If $f$ is a compactly supported bounded variation function on the real line $\mathbb R$, its Fourier transform $\widehat f$ can be estimated as $|\widehat f(\xi)| = O(|\xi|^{-1})$, $|\xi|\to\infty$. This estimate is exact: for a function $f$ which is a sum of a jump and an absolutely continuous function we have $\widehat f(\xi) \sim C |\xi|^{-1}$ at infinity (due to the jump). If the function $f$ is BV and absolutely continuous, we have $|\widehat f(\xi)| = o(|\xi|^{-1})$, $|\xi| \to \infty$. But what if $f$ is continuous and BV but not absolutely continuous? Do we have $o(|\xi|^{-1})$ or the general estimate $O(|\xi|^{-1})$?

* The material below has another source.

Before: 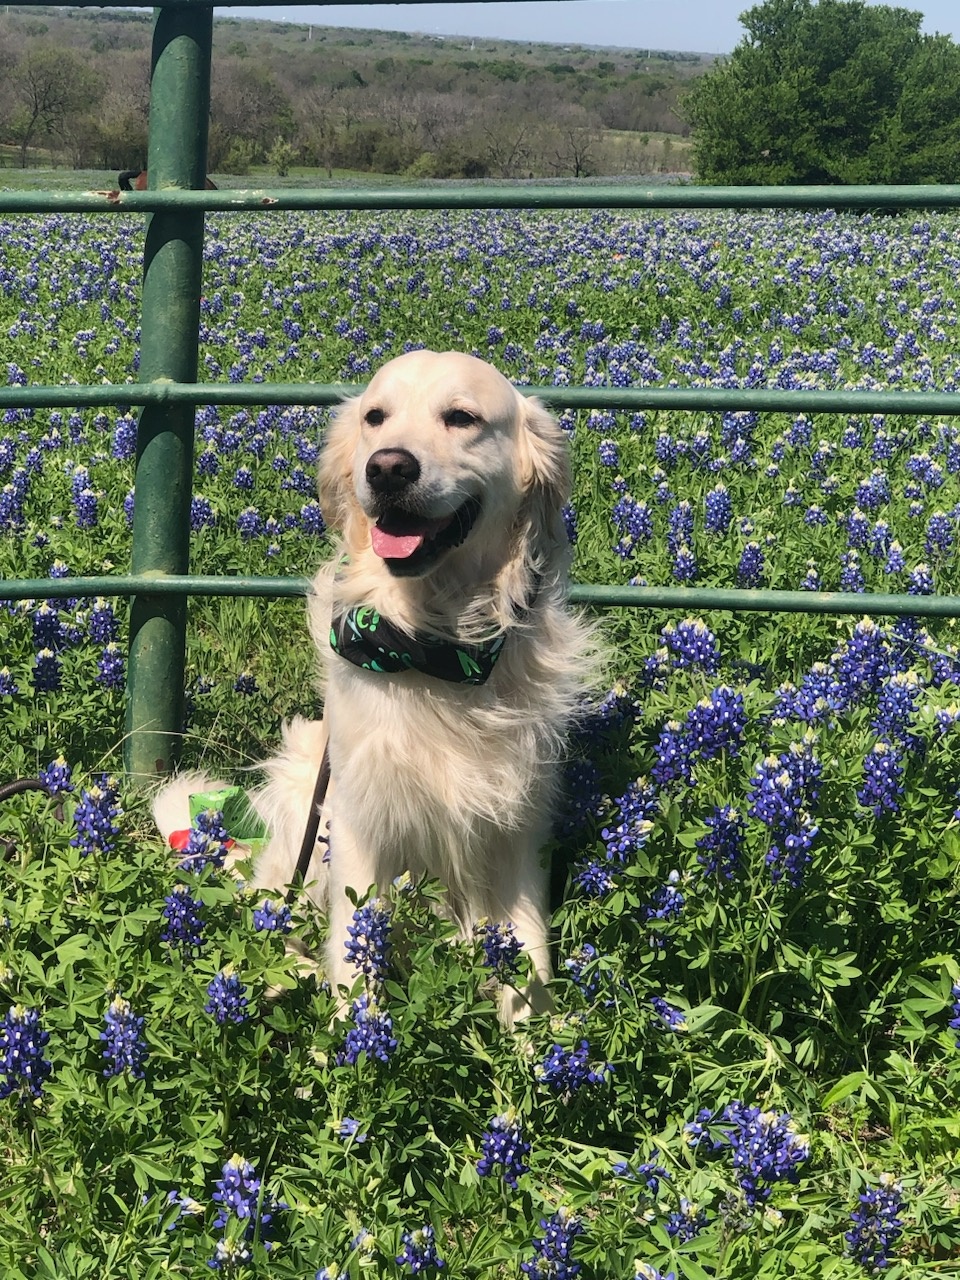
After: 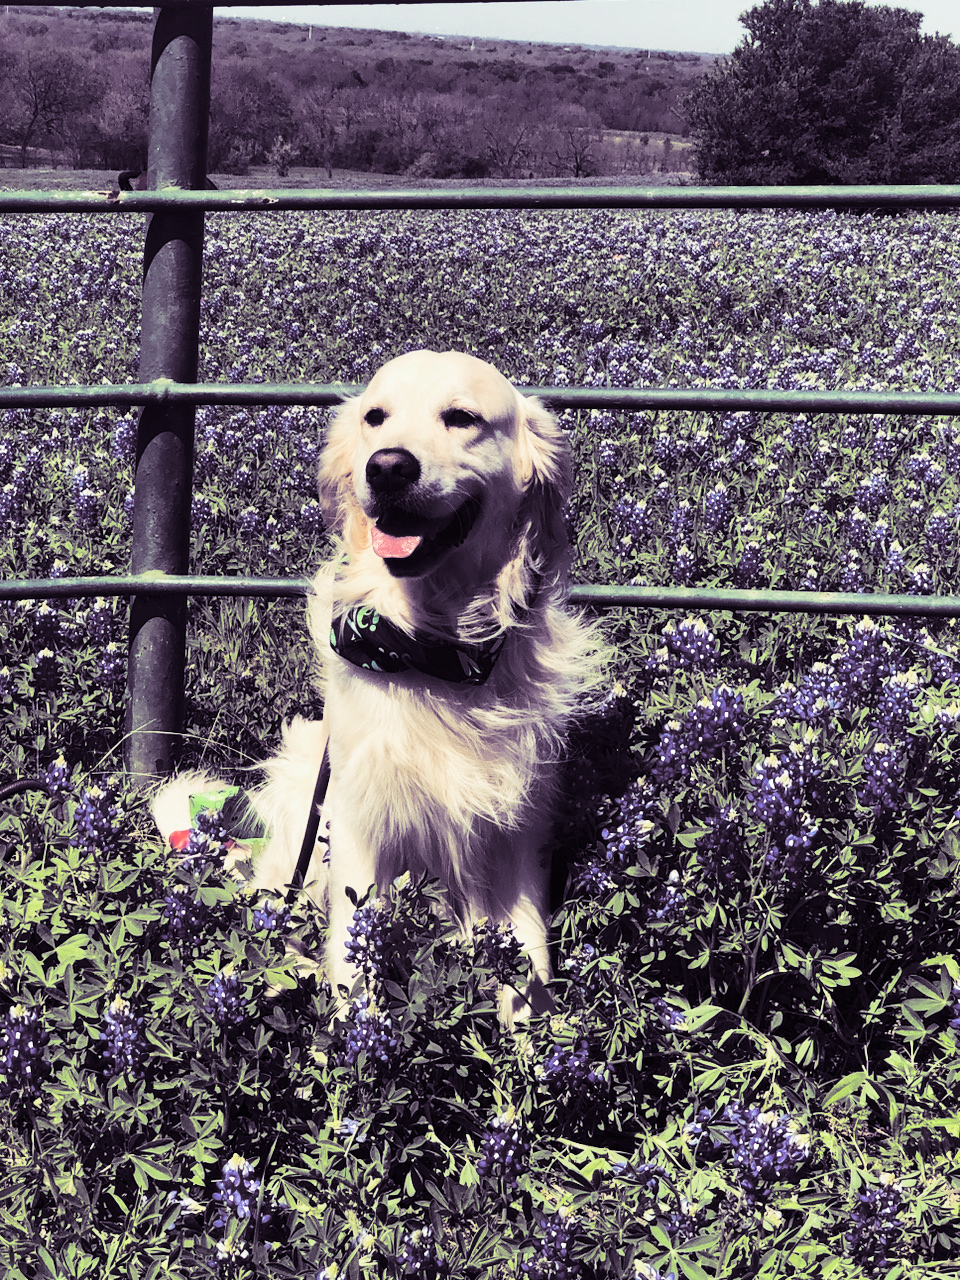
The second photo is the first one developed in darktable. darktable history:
contrast brightness saturation: contrast 0.28
split-toning: shadows › hue 266.4°, shadows › saturation 0.4, highlights › hue 61.2°, highlights › saturation 0.3, compress 0%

No. There are continuous measures $\mu$ whose Fourier transform does not go to zero (for example, the Cantor measure). We can now take $f(x)=\mu(-\infty, x)$ (so $f'=\mu$ as distributions), and this function is BV and continuous and satisfies $\limsup |\xi \widehat{f}(\xi|=\limsup |\widehat{\mu}(\xi)|>0$.

This $f$ is not automatically compactly supported, but of course you can have that property too, if you take $\mu$ as a finite signed measure with $\mu(\mathbb R)=0$.